PAGE EXCERPT:
· · · · · · ·
If Bill Pepin failed to grasp what my 11-year-old daughter and her classmates have known since the third grade, perhaps I could muster a little sympathy for his situation.

If he believed in a fiction in which each parcel of property were a self-contained ecosystem and whatever he did on his own land would have no impact on the broader environment, maybe I could appreciate Pepin’s obvious distain for environmental regulations.

But Pepin is well beyond elementary school. He runs a local TV station, has spent his adult life in business, and has acquired enough financial wherewithal to buy a big chunk of land on which he plans to build his dream home—and enough political yank to yoke up nearly a dozen area legislators and set out to destroy policies designed to protect endangered species.

I think Pepin knows that his 36-acre lot in Hampden is connected in myriad ways to the larger world. I think he’s aware that air and water and wildlife don’t know anything about property rights and can’t be confined by artificial boundaries drawn on maps by human beings. That’s why Pepin’s personal crusade against the state Division of Fisheries and Wildlife’s Natural Habitat and Endangered Species Program strikes me as selfish and petulant. I find his efforts to portray himself as an environmentalist disingenuous and insulting. Pepin offers his very desire to build in Hampden rather than continue living in Springfield as proof of his love of nature—a ridiculous claim given his assault on habitat protections.
· · · · · · ·
EXTRACTED ENTRIES:
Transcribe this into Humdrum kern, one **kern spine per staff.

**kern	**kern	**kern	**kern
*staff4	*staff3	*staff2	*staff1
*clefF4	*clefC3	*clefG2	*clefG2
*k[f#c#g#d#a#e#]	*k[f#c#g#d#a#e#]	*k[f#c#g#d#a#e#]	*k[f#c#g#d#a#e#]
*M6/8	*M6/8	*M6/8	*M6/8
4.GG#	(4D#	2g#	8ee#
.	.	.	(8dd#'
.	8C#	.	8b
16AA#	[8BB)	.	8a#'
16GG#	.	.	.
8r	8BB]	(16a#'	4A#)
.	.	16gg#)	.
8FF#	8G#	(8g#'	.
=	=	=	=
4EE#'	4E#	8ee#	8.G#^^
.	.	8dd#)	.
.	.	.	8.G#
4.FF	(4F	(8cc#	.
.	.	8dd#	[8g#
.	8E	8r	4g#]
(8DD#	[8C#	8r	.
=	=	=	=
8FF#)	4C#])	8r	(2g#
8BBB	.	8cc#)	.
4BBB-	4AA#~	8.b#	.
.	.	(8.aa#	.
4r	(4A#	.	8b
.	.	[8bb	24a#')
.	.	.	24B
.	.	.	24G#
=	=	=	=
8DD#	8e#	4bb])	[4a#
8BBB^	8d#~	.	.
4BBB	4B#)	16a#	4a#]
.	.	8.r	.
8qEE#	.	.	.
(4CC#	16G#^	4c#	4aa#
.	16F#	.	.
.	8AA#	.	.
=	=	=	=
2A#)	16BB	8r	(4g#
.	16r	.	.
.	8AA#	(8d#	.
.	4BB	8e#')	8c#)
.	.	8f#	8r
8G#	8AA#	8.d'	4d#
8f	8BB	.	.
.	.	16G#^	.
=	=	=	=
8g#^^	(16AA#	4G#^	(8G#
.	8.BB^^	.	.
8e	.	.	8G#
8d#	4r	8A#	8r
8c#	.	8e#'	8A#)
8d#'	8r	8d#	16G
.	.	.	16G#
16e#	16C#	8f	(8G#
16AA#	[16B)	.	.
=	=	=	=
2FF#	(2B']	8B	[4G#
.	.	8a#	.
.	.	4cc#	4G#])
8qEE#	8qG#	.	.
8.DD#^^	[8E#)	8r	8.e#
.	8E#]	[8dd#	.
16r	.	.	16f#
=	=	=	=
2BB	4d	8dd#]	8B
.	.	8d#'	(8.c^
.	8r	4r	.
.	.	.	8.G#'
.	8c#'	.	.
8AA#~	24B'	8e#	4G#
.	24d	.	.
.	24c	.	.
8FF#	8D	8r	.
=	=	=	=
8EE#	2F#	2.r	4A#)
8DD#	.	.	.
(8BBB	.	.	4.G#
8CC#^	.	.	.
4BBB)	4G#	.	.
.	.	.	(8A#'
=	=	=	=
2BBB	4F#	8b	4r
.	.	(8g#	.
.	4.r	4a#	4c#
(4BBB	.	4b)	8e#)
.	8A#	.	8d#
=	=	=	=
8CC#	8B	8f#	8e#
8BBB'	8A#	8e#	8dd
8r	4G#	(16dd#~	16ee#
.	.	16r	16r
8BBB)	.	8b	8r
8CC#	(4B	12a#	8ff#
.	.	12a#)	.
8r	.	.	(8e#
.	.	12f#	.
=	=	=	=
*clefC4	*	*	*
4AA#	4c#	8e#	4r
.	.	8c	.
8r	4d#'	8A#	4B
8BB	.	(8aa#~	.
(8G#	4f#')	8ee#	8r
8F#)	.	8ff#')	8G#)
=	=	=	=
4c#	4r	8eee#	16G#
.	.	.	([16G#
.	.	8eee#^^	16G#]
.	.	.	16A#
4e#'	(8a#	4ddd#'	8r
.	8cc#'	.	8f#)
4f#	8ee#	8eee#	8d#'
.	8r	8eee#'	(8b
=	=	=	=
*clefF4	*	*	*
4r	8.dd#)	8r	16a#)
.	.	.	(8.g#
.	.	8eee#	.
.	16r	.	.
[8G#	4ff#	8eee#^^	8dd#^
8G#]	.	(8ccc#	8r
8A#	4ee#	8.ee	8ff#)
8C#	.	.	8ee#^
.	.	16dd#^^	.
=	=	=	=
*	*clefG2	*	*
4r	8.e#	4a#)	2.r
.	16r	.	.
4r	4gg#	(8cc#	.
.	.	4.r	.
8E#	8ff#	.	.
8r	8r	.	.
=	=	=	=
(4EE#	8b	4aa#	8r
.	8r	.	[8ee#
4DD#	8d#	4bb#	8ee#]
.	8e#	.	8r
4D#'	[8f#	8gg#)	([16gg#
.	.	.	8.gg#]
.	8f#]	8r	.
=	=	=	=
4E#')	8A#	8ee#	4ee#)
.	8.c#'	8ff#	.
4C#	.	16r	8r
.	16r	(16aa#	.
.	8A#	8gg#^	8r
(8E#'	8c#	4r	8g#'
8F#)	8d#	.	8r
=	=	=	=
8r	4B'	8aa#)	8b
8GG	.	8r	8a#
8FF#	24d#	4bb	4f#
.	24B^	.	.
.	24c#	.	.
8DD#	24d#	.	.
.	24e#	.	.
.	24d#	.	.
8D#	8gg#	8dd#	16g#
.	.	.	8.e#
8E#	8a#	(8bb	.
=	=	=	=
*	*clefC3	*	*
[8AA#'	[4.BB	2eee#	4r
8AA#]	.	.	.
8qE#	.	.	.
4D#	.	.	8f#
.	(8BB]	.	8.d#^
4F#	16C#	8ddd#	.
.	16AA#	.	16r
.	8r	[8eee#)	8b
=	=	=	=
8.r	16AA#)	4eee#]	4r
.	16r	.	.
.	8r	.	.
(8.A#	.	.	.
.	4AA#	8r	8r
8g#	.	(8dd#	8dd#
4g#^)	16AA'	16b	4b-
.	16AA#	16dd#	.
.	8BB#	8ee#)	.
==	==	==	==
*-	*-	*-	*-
· · · · · · ·
ASSIGNED TASK: Retype the column about Bill Pepin between "If Bill Pepin" and "for environmental regulations.", inclusive. Rely only on the column about Bill Pepin, not on the listing.

RESPONSE BELOW:
If Bill Pepin failed to grasp what my 11-year-old daughter and her classmates have known since the third grade, perhaps I could muster a little sympathy for his situation.

If he believed in a fiction in which each parcel of property were a self-contained ecosystem and whatever he did on his own land would have no impact on the broader environment, maybe I could appreciate Pepin’s obvious distain for environmental regulations.